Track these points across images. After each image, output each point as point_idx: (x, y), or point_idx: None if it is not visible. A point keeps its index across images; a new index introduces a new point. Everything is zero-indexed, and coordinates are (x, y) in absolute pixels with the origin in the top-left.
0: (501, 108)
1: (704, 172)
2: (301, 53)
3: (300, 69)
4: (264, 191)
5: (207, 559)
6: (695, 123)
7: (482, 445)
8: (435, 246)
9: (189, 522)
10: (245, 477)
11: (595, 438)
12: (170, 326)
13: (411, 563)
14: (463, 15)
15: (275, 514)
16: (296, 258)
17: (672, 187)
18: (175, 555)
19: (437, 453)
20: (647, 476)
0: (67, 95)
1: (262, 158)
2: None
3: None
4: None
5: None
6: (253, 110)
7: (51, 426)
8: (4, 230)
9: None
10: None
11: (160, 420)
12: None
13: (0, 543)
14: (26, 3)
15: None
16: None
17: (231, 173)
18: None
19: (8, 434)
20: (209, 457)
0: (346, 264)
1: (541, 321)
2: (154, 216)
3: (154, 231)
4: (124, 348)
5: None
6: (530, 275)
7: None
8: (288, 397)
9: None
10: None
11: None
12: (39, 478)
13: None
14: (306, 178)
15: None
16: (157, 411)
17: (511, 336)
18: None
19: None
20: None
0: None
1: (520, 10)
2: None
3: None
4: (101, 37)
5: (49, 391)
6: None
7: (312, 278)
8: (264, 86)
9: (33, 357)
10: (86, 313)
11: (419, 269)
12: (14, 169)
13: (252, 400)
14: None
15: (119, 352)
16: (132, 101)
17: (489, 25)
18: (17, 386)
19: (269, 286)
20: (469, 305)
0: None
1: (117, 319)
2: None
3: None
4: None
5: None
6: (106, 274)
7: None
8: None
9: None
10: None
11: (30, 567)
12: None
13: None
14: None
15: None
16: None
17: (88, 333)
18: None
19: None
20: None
────────
§ **Exercise aim**
Copy the lines above word for word, starting at the first line and ending at the line that contains "7: (312, 278)".

§ **Exercise result**
Track these points across images. After each image, output each point as point_idx: (x, y), or point_idx: None if it is not visible. A point keeps its index across images; a new index introduces a new point. Everything is zero-indexed, and coordinates are (x, y) in absolute pixels with the origin in the top-left.
0: (501, 108)
1: (704, 172)
2: (301, 53)
3: (300, 69)
4: (264, 191)
5: (207, 559)
6: (695, 123)
7: (482, 445)
8: (435, 246)
9: (189, 522)
10: (245, 477)
11: (595, 438)
12: (170, 326)
13: (411, 563)
14: (463, 15)
15: (275, 514)
16: (296, 258)
17: (672, 187)
18: (175, 555)
19: (437, 453)
20: (647, 476)
0: (67, 95)
1: (262, 158)
2: None
3: None
4: None
5: None
6: (253, 110)
7: (51, 426)
8: (4, 230)
9: None
10: None
11: (160, 420)
12: None
13: (0, 543)
14: (26, 3)
15: None
16: None
17: (231, 173)
18: None
19: (8, 434)
20: (209, 457)
0: (346, 264)
1: (541, 321)
2: (154, 216)
3: (154, 231)
4: (124, 348)
5: None
6: (530, 275)
7: None
8: (288, 397)
9: None
10: None
11: None
12: (39, 478)
13: None
14: (306, 178)
15: None
16: (157, 411)
17: (511, 336)
18: None
19: None
20: None
0: None
1: (520, 10)
2: None
3: None
4: (101, 37)
5: (49, 391)
6: None
7: (312, 278)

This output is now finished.